- [TASK DETAILS]:
All of the data should be copied exactly, with the pictures left out.

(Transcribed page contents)
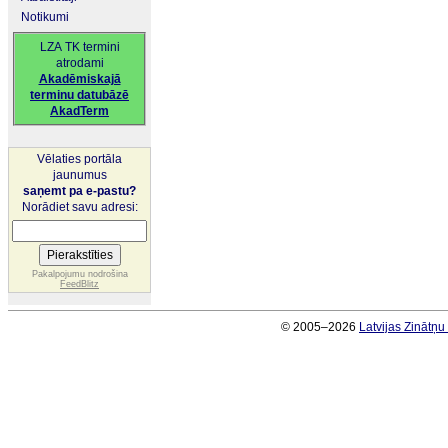
Notikumi
LZA TK termini
atrodami
Akadēmiskajā
terminu datubāzē
AkadTerm
Vēlaties portāla
jaunumus
saņemt pa e-pastu?
Norādiet savu adresi:
Pakalpojumu nodrošina
FeedBlitz
© 2005–2026
Latvijas Zinātņ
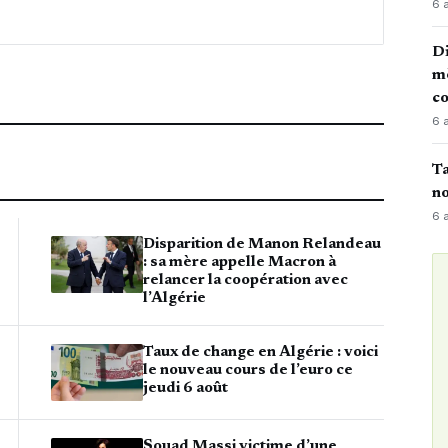
6 
Di
mè
co
6 
Ta
no
6 
Disparition de Manon Relandeau
: sa mère appelle Macron à
relancer la coopération avec
l’Algérie
Taux de change en Algérie : voici
le nouveau cours de l’euro ce
jeudi 6 août
Souad Massi victime d’une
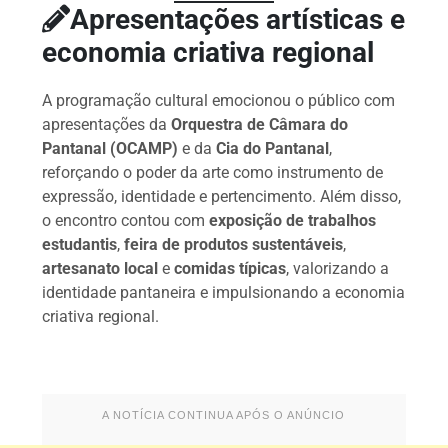
Apresentações artísticas e
economia criativa regional
A programação cultural emocionou o público com
apresentações da
Orquestra de Câmara do
Pantanal (OCAMP)
e da
Cia do Pantanal
,
reforçando o poder da arte como instrumento de
expressão, identidade e pertencimento. Além disso,
o encontro contou com
exposição de trabalhos
estudantis
,
feira de produtos sustentáveis
,
artesanato local
e
comidas típicas
, valorizando a
identidade pantaneira e impulsionando a economia
criativa regional.
A NOTÍCIA CONTINUA APÓS O ANÚNCIO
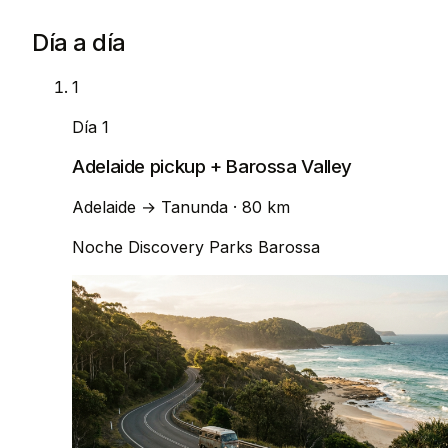
Día a día
1
Día 1
Adelaide pickup + Barossa Valley
Adelaide
→
Tanunda
· 80 km
Noche
Discovery Parks Barossa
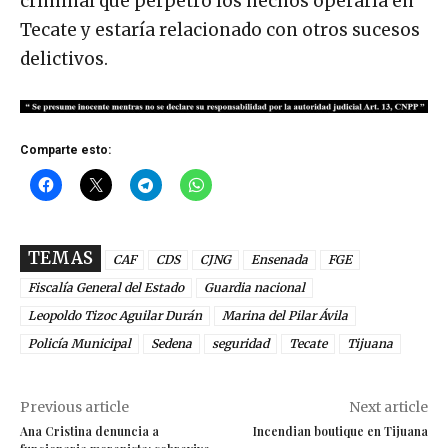
criminal que perpetró los hechos operaría en
Tecate y estaría relacionado con otros sucesos
delictivos.
Comparte esto:
TEMAS
CAF
CDS
CJNG
Ensenada
FGE
Fiscalía General del Estado
Guardia nacional
Leopoldo Tizoc Aguilar Durán
Marina del Pilar Ávila
Policía Municipal
Sedena
seguridad
Tecate
Tijuana
Previous article
Next article
Ana Cristina denuncia a
Incendian boutique en Tijuana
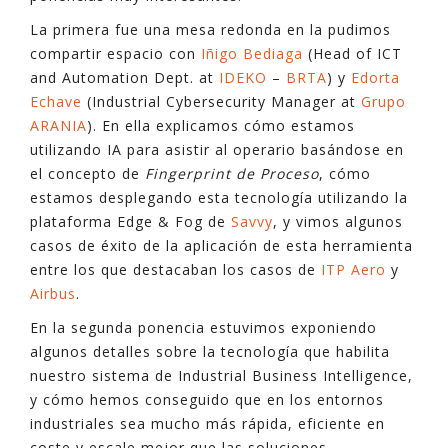
La primera fue una mesa redonda en la pudimos
compartir espacio con
Iñigo Bediaga
(Head of ICT
and Automation Dept. at
IDEKO
–
BRTA
) y
Edorta
Echave
(Industrial Cybersecurity Manager at
Grupo
ARANIA
). En ella explicamos cómo estamos
utilizando IA para asistir al operario basándose en
el concepto de
Fingerprint de Proceso
, cómo
estamos desplegando esta tecnología utilizando la
plataforma Edge & Fog de
Savvy
, y vimos algunos
casos de éxito de la aplicación de esta herramienta
entre los que destacaban los casos de
ITP Aero
y
Airbus
.
En la segunda ponencia estuvimos exponiendo
algunos detalles sobre la tecnología que habilita
nuestro sistema de Industrial Business Intelligence,
y cómo hemos conseguido que en los entornos
industriales sea mucho más rápida, eficiente en
coste y escale mejor que las soluciones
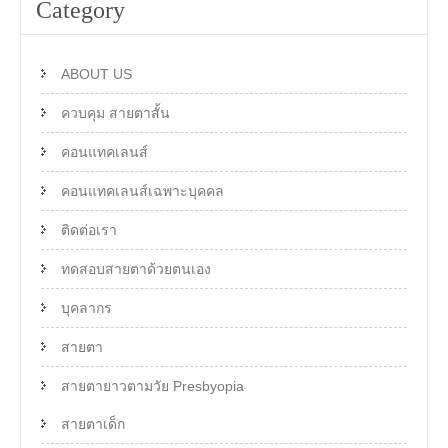
Category
ABOUT US
ควบคุม สายตาสั้น
คอนแทคเลนส์
คอนแทคเลนส์เฉพาะบุคคล
ติดต่อเรา
ทดสอบสายตาด้วยตนเอง
บุคลากร
สายตา
สายตายาวตามวัย Presbyopia
สายตาเด็ก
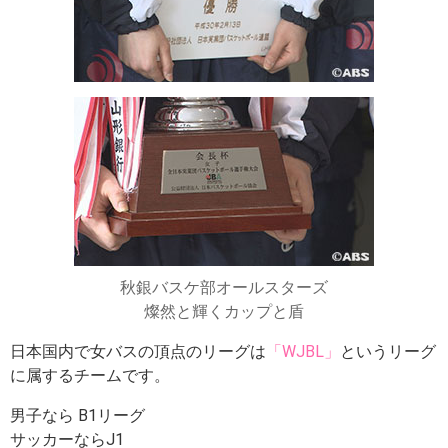
秋銀バスケ部オールスターズ
燦然と輝くカップと盾
日本国内で女バスの頂点のリーグは
「WJBL」
というリーグ
に属するチームです。
男子なら B1リーグ
サッカーならJ1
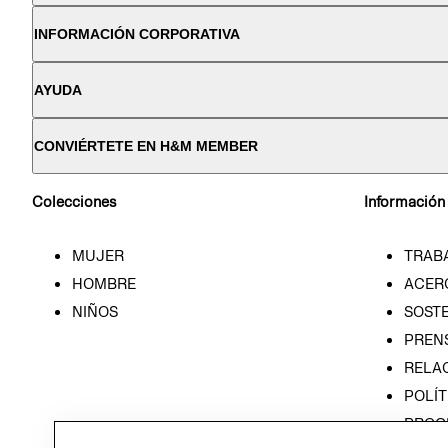
INFORMACIÓN CORPORATIVA
AYUDA
CONVIÉRTETE EN H&M MEMBER
Colecciones
Información
MUJER
TRAB
HOMBRE
ACER
NIÑOS
SOSTE
PREN
RELA
POLÍT
PROG
ÉTICA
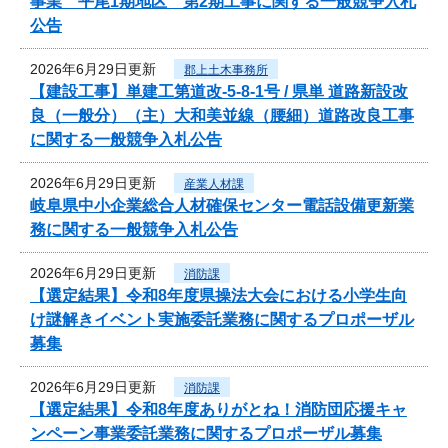
事業 平尾1期地区 第2期工事に関する一般競争入札
公告
2026年6月29日更新
郡上土木事務所
【建設工事】単建工第道改-5-8-1号 / 県単 道路新設改
良（一般分）（主）大和美並線（腰細）道路改良工事
に関する一般競争入札公告
2026年6月29日更新
産業人材課
岐阜県中小企業総合人材確保センター電話設備更新業
務に関する一般競争入札公告
2026年6月29日更新
消防課
【選定結果】令和8年度県操法大会における小学生向
け謎解きイベント実施委託業務に関するプロポーザル
募集
2026年6月29日更新
消防課
【選定結果】令和8年度ありがとね！消防団応援キャ
ンペーン事業委託業務に関するプロポーザル募集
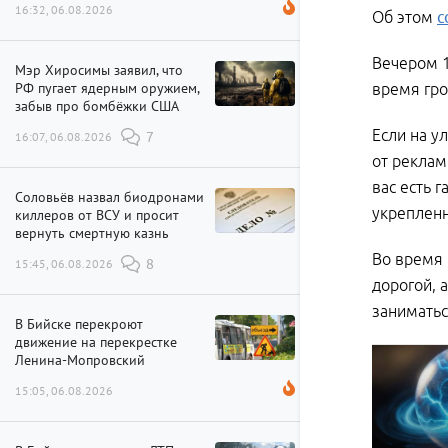
16:32, 06.08.2026
Об этом
с
Вечером 1
Мэр Хиросимы заявил, что
РФ пугает ядерным оружием,
время гро
забыв про бомбёжки США
Если на у
16:07, 06.08.2026
7
от реклам
вас есть 
Соловьёв назвал биодронами
укреплен
киллеров от ВСУ и просит
вернуть смертную казнь
Во время 
15:45, 06.08.2026
8
дорогой, 
заниматьс
В Бийске перекроют
движение на перекрестке
Ленина-Мопровский
15:05, 06.08.2026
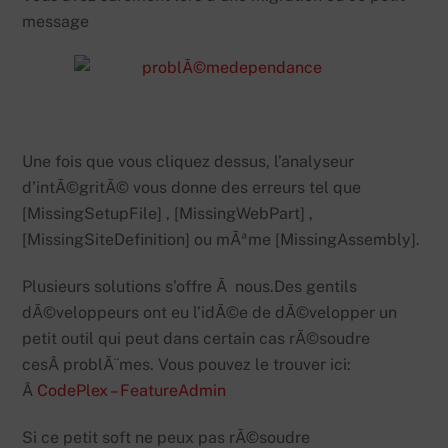
message
Une fois que vous cliquez dessus, l’analyseur
d’intÃ©gritÃ© vous donne des erreurs tel que
[MissingSetupFile] , [MissingWebPart] ,
[MissingSiteDefinition] ou mÃªme [MissingAssembly].
Plusieurs solutions s’offre Ã nous.Des gentils
dÃ©veloppeurs ont eu l’idÃ©e de dÃ©velopper un
petit outil qui peut dans certain cas rÃ©soudre
cesÂ problÃ¨mes. Vous pouvez le trouver ici:
Â
CodePlex – FeatureAdmin
Si ce petit soft ne peux pas rÃ©soudre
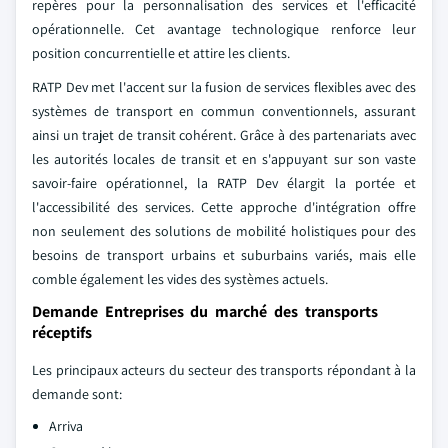
repères pour la personnalisation des services et l'efficacité
opérationnelle. Cet avantage technologique renforce leur
position concurrentielle et attire les clients.
RATP Dev met l'accent sur la fusion de services flexibles avec des
systèmes de transport en commun conventionnels, assurant
ainsi un trajet de transit cohérent. Grâce à des partenariats avec
les autorités locales de transit et en s'appuyant sur son vaste
savoir-faire opérationnel, la RATP Dev élargit la portée et
l'accessibilité des services. Cette approche d'intégration offre
non seulement des solutions de mobilité holistiques pour des
besoins de transport urbains et suburbains variés, mais elle
comble également les vides des systèmes actuels.
Demande Entreprises du marché des transports
réceptifs
Les principaux acteurs du secteur des transports répondant à la
demande sont:
Arriva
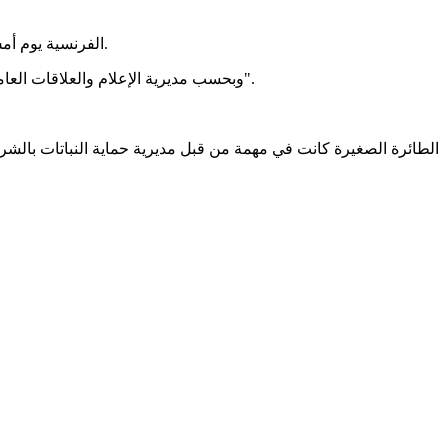
تحطمت طائرة مدنية مسجلة برقم F-GOKZ، مملوكة لشركة MID AIR الفرنسية يوم أمس الأربعاء في الأراضي الموريتانية قريبا من منطقة دياتار السنغالية.
وبحسب مديرية الإعلام والعلاقات العامة للقوات المسلحة فقد "وقع الحادث في الأراضي الموريتانية وتسبب في مقتل قائد الطائرة وهو فرنسي الجنسية يدعى جان لوسيان بوريس".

- [RESPONSE TO THE EXERCISE]:
Notikumi
LZA TK termini
atrodami
Akadēmiskajā
terminu datubāzē
AkadTerm
Vēlaties portāla
jaunumus
saņemt pa e-pastu?
Norādiet savu adresi:
Pakalpojumu nodrošina
FeedBlitz
© 2005–2026
Latvijas Zinātņ
6 
Di
mè
co
6 
Ta
no
6 
Disparition de Manon Relandeau
: sa mère appelle Macron à
relancer la coopération avec
l’Algérie
Taux de change en Algérie : voici
le nouveau cours de l’euro ce
jeudi 6 août
Souad Massi victime d’une
Apresentações artísticas e
economia criativa regional
A programação cultural emocionou o público com
apresentações da
Orquestra de Câmara do
Pantanal (OCAMP)
e da
Cia do Pantanal
,
reforçando o poder da arte como instrumento de
expressão, identidade e pertencimento. Além disso,
o encontro contou com
exposição de trabalhos
estudantis
,
feira de produtos sustentáveis
,
artesanato local
e
comidas típicas
, valorizando a
identidade pantaneira e impulsionando a economia
criativa regional.
A NOTÍCIA CONTINUA APÓS O ANÚNCIO
Día a día
1
Día 1
Adelaide pickup + Barossa Valley
Adelaide
→
Tanunda
· 80 km
Noche
Discovery Parks Barossa
criminal que perpetró los hechos operaría en
Tecate y estaría relacionado con otros sucesos
delictivos.
Comparte esto:
TEMAS
CAF
CDS
CJNG
Ensenada
FGE
Fiscalía General del Estado
Guardia nacional
Leopoldo Tizoc Aguilar Durán
Marina del Pilar Ávila
Policía Municipal
Sedena
seguridad
Tecate
Tijuana
Previous article
Next article
Ana Cristina denuncia a
Incendian boutique en Tijuana
La primera fue una mesa redonda en la pudimos
compartir espacio con
Iñigo Bediaga
(Head of ICT
and Automation Dept. at
IDEKO
–
BRTA
) y
Edorta
Echave
(Industrial Cybersecurity Manager at
Grupo
ARANIA
). En ella explicamos cómo estamos
utilizando IA para asistir al operario basándose en
el concepto de
Fingerprint de Proceso
, cómo
estamos desplegando esta tecnología utilizando la
plataforma Edge & Fog de
Savvy
, y vimos algunos
casos de éxito de la aplicación de esta herramienta
entre los que destacaban los casos de
ITP Aero
y
Airbus
.
En la segunda ponencia estuvimos exponiendo
algunos detalles sobre la tecnología que habilita
nuestro sistema de Industrial Business Intelligence,
y cómo hemos conseguido que en los entornos
industriales sea mucho más rápida, eficiente en
coste y escale mejor que las soluciones
Category
ABOUT US
ควบคุม สายตาสั้น
คอนแทคเลนส์
คอนแทคเลนส์เฉพาะบุคคล
ติดต่อเรา
ทดสอบสายตาด้วยตนเอง
บุคลากร
สายตา
สายตายาวตามวัย Presbyopia
สายตาเด็ก
秋銀バスケ部オールスターズ
燦然と輝くカップと盾
日本国内で女バスの頂点のリーグは
「WJBL」
というリーグ
に属するチームです。
男子なら B1リーグ
サッカーならJ1
INFORMACIÓN CORPORATIVA
AYUDA
CONVIÉRTETE EN H&M MEMBER
Colecciones
Información
MUJER
TRAB
HOMBRE
ACER
NIÑOS
SOSTE
PREN
RELA
POLÍT
PROG
ÉTICA
事業 平尾1期地区 第2期工事に関する一般競争入札
公告
2026年6月29日更新
郡上土木事務所
【建設工事】単建工第道改-5-8-1号 / 県単 道路新設改
良（一般分）（主）大和美並線（腰細）道路改良工事
に関する一般競争入札公告
2026年6月29日更新
産業人材課
岐阜県中小企業総合人材確保センター電話設備更新業
務に関する一般競争入札公告
2026年6月29日更新
消防課
【選定結果】令和8年度県操法大会における小学生向
け謎解きイベント実施委託業務に関するプロポーザル
募集
2026年6月29日更新
消防課
【選定結果】令和8年度ありがとね！消防団応援キャ
ンペーン事業委託業務に関するプロポーザル募集
16:32, 06.08.2026
Об этом
с
Вечером 1
Мэр Хиросимы заявил, что
РФ пугает ядерным оружием,
время гро
забыв про бомбёжки США
Если на у
16:07, 06.08.2026
7
от реклам
вас есть 
Соловьёв назвал биодронами
укреплен
киллеров от ВСУ и просит
вернуть смертную казнь
Во время 
15:45, 06.08.2026
8
дорогой, 
заниматьс
В Бийске перекроют
движение на перекрестке
Ленина-Мопровский
15:05, 06.08.2026
message
Une fois que vous cliquez dessus, l’analyseur
d’intÃ©gritÃ© vous donne des erreurs tel que
[MissingSetupFile] , [MissingWebPart] ,
[MissingSiteDefinition] ou mÃªme [MissingAssembly].
Plusieurs solutions s’offre Ã nous.Des gentils
dÃ©veloppeurs ont eu l’idÃ©e de dÃ©velopper un
petit outil qui peut dans certain cas rÃ©soudre
cesÂ problÃ¨mes. Vous pouvez le trouver ici:
Â
CodePlex – FeatureAdmin
Si ce petit soft ne peux pas rÃ©soudre
repères pour la personnalisation des services et l'efficacité
opérationnelle. Cet avantage technologique renforce leur
position concurrentielle et attire les clients.
RATP Dev met l'accent sur la fusion de services flexibles avec des
systèmes de transport en commun conventionnels, assurant
ainsi un trajet de transit cohérent. Grâce à des partenariats avec
les autorités locales de transit et en s'appuyant sur son vaste
savoir-faire opérationnel, la RATP Dev élargit la portée et
l'accessibilité des services. Cette approche d'intégration offre
non seulement des solutions de mobilité holistiques pour des
besoins de transport urbains et suburbains variés, mais elle
comble également les vides des systèmes actuels.
Demande Entreprises du marché des transports
réceptifs
Les principaux acteurs du secteur des transports répondant à la
demande sont:
Arriva
تحطمت طائرة مدنية مسجلة برقم F-GOKZ، مملوكة لشركة MID AIR الفرنسية يوم أمس الأربعاء في الأراضي الموريتانية قريبا من منطقة دياتار السنغالية.
وبحسب مديرية الإعلام والعلاقات العامة للقوات المسلحة فقد "وقع الحادث في الأراضي الموريتانية وتسبب في مقتل قائد الطائرة وهو فرنسي الجنسية يدعى جان لوسيان بوريس".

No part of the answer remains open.